A good friend living out of state just got a new cell phone and has accidentally called me four times in two days. I told him I’d write about it and he got pretty worried I was going to embarrass him. He should know by now that I don’t work like that. I embarrass myself first, and then time permitting I’ll get around to someone else. My friend, this article is not about you, it’s about the fool you called, me.
With modern cell phones, especially the touch screen type, it’s easy to make an unintentional call. Usually, it happens when you inadvertently press the call button on your cell phone. It’s commonly referred to as a “pocket dial” or a “butt dial” because it happens when you have your phone in your pocket. So it’s like your pocket, or your butt, dialed the phone for you. While this can be pretty funny it gets even funnier when the person receiving the “butt dial” doesn’t answer the accidental call and it goes to voicemail. I wonder if we can call this a “butt mail” instead of a voice mail.
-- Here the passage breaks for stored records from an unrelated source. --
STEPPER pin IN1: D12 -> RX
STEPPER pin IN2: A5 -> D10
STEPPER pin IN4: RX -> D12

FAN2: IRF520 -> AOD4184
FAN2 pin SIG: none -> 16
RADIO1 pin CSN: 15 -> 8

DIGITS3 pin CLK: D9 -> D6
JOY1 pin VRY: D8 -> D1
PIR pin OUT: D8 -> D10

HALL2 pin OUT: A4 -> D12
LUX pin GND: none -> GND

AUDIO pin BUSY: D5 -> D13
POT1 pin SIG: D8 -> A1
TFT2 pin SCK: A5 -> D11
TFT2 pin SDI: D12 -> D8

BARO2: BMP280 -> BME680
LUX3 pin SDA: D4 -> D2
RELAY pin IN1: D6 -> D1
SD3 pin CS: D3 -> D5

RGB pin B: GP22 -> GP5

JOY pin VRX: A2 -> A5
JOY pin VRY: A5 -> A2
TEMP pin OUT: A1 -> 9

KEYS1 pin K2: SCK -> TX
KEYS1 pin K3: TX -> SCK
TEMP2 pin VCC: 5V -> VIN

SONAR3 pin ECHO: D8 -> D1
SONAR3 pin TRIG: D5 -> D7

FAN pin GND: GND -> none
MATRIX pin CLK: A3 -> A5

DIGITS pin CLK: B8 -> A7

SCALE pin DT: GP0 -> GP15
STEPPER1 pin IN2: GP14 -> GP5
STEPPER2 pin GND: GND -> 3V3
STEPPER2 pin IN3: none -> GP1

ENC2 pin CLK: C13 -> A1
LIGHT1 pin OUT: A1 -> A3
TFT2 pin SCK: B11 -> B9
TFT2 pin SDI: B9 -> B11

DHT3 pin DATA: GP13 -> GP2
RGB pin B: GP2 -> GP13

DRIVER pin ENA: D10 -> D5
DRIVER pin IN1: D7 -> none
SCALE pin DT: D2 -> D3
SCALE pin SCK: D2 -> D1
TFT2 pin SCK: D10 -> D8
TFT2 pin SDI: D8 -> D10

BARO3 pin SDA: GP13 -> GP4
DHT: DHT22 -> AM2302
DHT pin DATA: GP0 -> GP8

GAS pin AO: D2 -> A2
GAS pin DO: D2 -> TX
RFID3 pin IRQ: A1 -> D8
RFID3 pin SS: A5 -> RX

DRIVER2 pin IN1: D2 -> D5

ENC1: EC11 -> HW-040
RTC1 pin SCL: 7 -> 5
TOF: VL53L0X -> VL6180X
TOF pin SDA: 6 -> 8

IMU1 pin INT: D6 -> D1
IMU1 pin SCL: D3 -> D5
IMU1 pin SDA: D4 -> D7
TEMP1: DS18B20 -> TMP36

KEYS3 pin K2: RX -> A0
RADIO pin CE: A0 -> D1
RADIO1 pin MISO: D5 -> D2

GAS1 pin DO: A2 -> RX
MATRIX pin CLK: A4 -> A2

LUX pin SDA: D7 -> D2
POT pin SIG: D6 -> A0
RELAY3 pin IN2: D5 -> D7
Almost everyone I asked has either placed or received a “butt dial” at some time, most have done both. Unlike me, it’s pretty normal. And since you are now fairly comfortable with the concept of “butt dialing” let’s give a little attention to the recipient of the “butt mail,” the “butt dial beneficiary.” In this world, there are all types, even people that actually listen to those “butt mails.” Not just in a casual sense either. People that closely and intently listen to those accidental messages.
I am one of those people. Damara says I’m creepy.
I don’t just listen, I really listen. Usually I can hear the sound of clothing as the unwitting caller walks around, blissfully unaware that I am hearing every movement. I often hear folks talking with other people or listening to the radio in the car. I have yet to hear a true heart-to-heart conversation between spouses but I am holding out hope. I’ve even heard people talking to their pets. Did he just really ask the dog if it wants to go outside? Yes, he did. I have some very good software for mixing sound so I can really get nerdy with it, plus my wife is a nurse and it is amazing how much a stethoscope amplifies sound. If “they” have people who listen to phone calls as intently as I do, criminals would never be able to talk about their deeds via telephone.
If it wasn’t for the accidental calls I’ve received I would never know that voice mail is limited to 10 minutes because the only person that would talk to me that long, my wife, does not leave voicemails. Incidentally, the messages I leave are usually less than 10 seconds. My son has “butt mailed” me a couple of times, but so far he has not said anything incriminating. I didn’t tell him about it because I don’t want him to be too careful.
I get intrigued when I tell someone they “butt dialed” me and they start acting nervous and trying to find out what I heard, or what time of day the call was…makes me want to hear it even more! My buddy with the new phone is calling; maybe it’s another “butt dial.” I think I’ll let it go to voicemail and see what I can hear. Maybe I’ll finally hear that big juicy secret or at least a funny joke.